The budget reformers were seeking to “correct distortions of the budget” caused by the widespread practice of guaranteeing loans. Prior to the Budget Reform Act, loans and grants to foreign countries were fully appropriated — i.e., the entire amount was reflected in the budget. Guarantees, on the other hand, had no budget impact, unless the debtor country defaulted and the US had to pay off the obligations. In a tight budgetary environment, it became easier for legislators and aid officials to make loan guarantees than to appropriate money. It was these circumstances that prompted supporters of Israel to suggest the $10 billion loan guarantee.
The inter-agency committee — comprised of representatives of the departments of Treasury, State, Agriculture, the Export-Import Bank and the OMB — has a mandate to assess the actual risk of default on the loan, in the same manner as private-sector rating agencies. That is not to say that inter-agency politics do not enter into the committee’s work. The precise definitions that will help different agencies categorize countries when assigning ratings and risk premiums have not been pegged down. Treasury and State favor a more flexible rating system, so as not to hamper foreign policy objectives. But the OMB, the Export-Import Bank and Agriculture, looking from a narrower budgetary perspective, have pushed for more restrictive categories. They seem to have the upper hand mainly because the Export-Import Bank already has a working rating system, has more experience in evaluating country risk and has the support of the OMB.
In Israel’s case, Treasury wanted to rate it a “B,” but met stiff resistance from the OMB and the Export-Import Bank. Treasury then came up with “Country Risk Classification Guidelines by Factor,” which redefines the significance of the ”C” in Israel’s favor. This rating system classifies “C”-rated countries as World Bank middle-income countries with a positive outlook for economic growth, average inflationary expectations of less than 15 percent and no recent or expected payment arrears, but warns that “access to foreign exchange may be insufficient to avoid rescheduling without additional adjustment effort and/or added external assistance.” The secondary market price for a ”C” country’s commercial bank debt is greater than 70 percent on the dollar; Moody’s rates it at Baa and Standard and Poor assigns it a BBB rating.

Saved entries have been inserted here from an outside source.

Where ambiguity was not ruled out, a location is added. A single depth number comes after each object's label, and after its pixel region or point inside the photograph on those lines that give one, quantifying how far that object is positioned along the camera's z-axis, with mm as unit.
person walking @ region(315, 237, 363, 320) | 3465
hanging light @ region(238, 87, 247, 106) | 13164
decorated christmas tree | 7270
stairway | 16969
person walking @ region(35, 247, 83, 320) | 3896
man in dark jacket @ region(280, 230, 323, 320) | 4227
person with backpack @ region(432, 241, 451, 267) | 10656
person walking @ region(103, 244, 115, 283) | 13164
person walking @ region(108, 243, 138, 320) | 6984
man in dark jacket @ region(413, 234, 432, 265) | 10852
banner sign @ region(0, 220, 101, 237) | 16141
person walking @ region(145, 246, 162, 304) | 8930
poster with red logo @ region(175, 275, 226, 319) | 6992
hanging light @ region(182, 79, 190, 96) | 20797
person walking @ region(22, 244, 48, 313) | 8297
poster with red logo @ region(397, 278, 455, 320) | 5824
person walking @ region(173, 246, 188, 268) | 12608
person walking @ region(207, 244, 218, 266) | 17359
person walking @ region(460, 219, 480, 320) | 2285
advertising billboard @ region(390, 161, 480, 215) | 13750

These countries get a generally clean political bill of health: “No major political or social constraints that could be expected to undermine further the country’s capacity or will to service its external obligations.” Treasury’s opponents in the committee are currently formulating an alternative set of guidelines to go to Congress for approval.
The Bush administration did not hold up Israel’s loan guarantees on budgetary grounds. But the new regulations under the Budget Reform Act, whereby a risk premium attached to a loan guarantee must be accounted for “above the line” in the budget, has provided Congressional critics of foreign assistance with a new tool for restricting aid. Supporters of Israel have suggested that Israel will pay the risk premium to lighten the load on the budget, but US government credit evaluators consider this a corruption of the system. A risk premium is a hedge against risk, they argue, and just because the debtor pays the premium does not lessen the risk of default. Congress can easily amend the OMB’s rating of Israel. So can the administration. Whether this happens depends on politics.